# Problem:
Extract each line from the data below that contains the string "Structured", treating uppercase and lowercase as different.

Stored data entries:
((

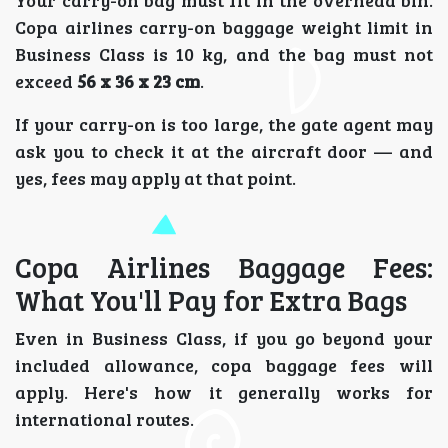
Copa airlines carry-on baggage weight limit in
Business Class is 10 kg, and the bag must not
exceed
56 x 36 x 23 cm
.
If your carry-on is too large, the gate agent may
ask you to check it at the aircraft door — and
yes, fees may apply at that point.
Copa Airlines Baggage Fees:
What You'll Pay for Extra Bags
Even in Business Class, if you go beyond your
included allowance, copa baggage fees will
apply. Here's how it generally works for
international routes.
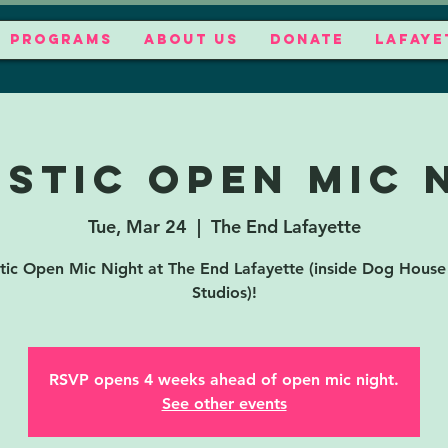
PROGRAMS
ABOUT US
DONATE
LAFAYE
stic Open Mic 
Tue, Mar 24
  |  
The End Lafayette
tic Open Mic Night at The End Lafayette (inside Dog House
Studios)!
RSVP opens 4 weeks ahead of open mic night.
See other events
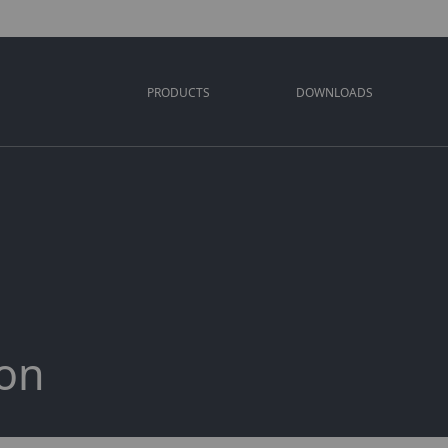
PRODUCTS
DOWNLOADS
ion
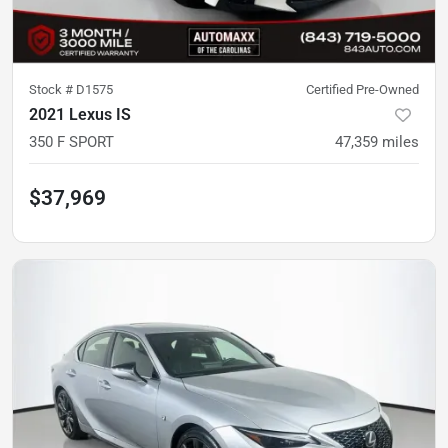
Stock #
D1575
Certified Pre-Owned
2021 Lexus IS
350 F SPORT
47,359
miles
$37,969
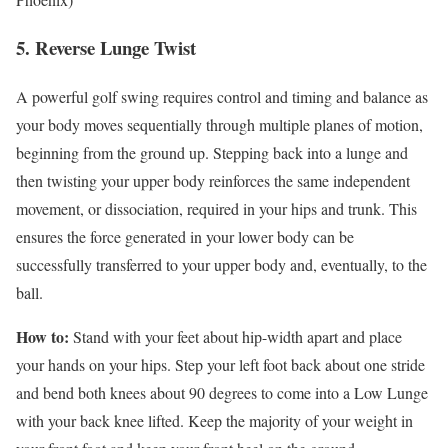
5. Reverse Lunge Twist
A powerful golf swing requires control and timing and balance as
your body moves sequentially through multiple planes of motion,
beginning from the ground up. Stepping back into a lunge and
then twisting your upper body reinforces the same independent
movement, or dissociation, required in your hips and trunk. This
ensures the force generated in your lower body can be
successfully transferred to your upper body and, eventually, to the
ball.
How to:
Stand with your feet about hip-width apart and place
your hands on your hips. Step your left foot back about one stride
and bend both knees about 90 degrees to come into a Low Lunge
with your back knee lifted. Keep the majority of your weight in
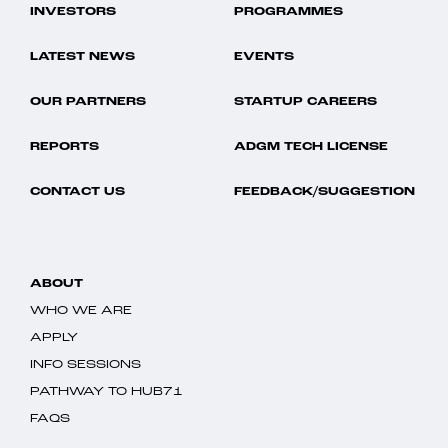
INVESTORS
PROGRAMMES
LATEST NEWS
EVENTS
OUR PARTNERS
STARTUP CAREERS
REPORTS
ADGM TECH LICENSE
CONTACT US
FEEDBACK/SUGGESTION
ABOUT
WHO WE ARE
APPLY
INFO SESSIONS
PATHWAY TO HUB71
FAQS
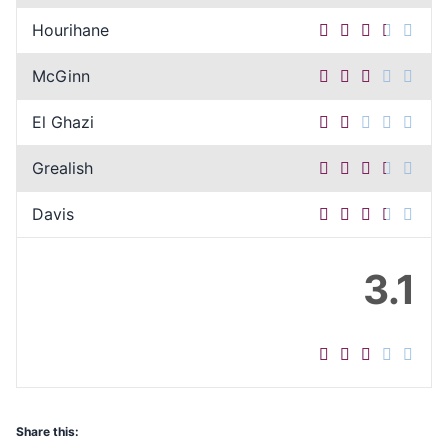
Hourihane
McGinn
El Ghazi
Grealish
Davis
3.1
Share this:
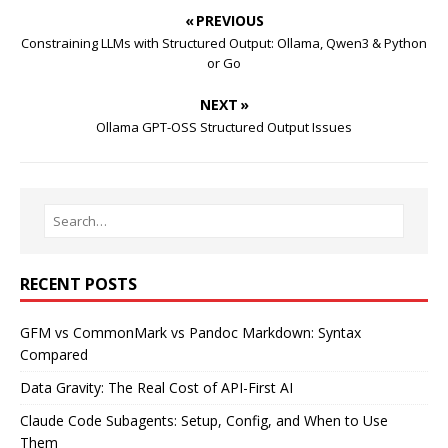
« PREVIOUS
Constraining LLMs with Structured Output: Ollama, Qwen3 & Python
or Go
NEXT »
Ollama GPT-OSS Structured Output Issues
RECENT POSTS
GFM vs CommonMark vs Pandoc Markdown: Syntax
Compared
Data Gravity: The Real Cost of API-First AI
Claude Code Subagents: Setup, Config, and When to Use
Them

))

# The answer:
Constraining LLMs with Structured Output: Ollama, Qwen3 & Python
Ollama GPT-OSS Structured Output Issues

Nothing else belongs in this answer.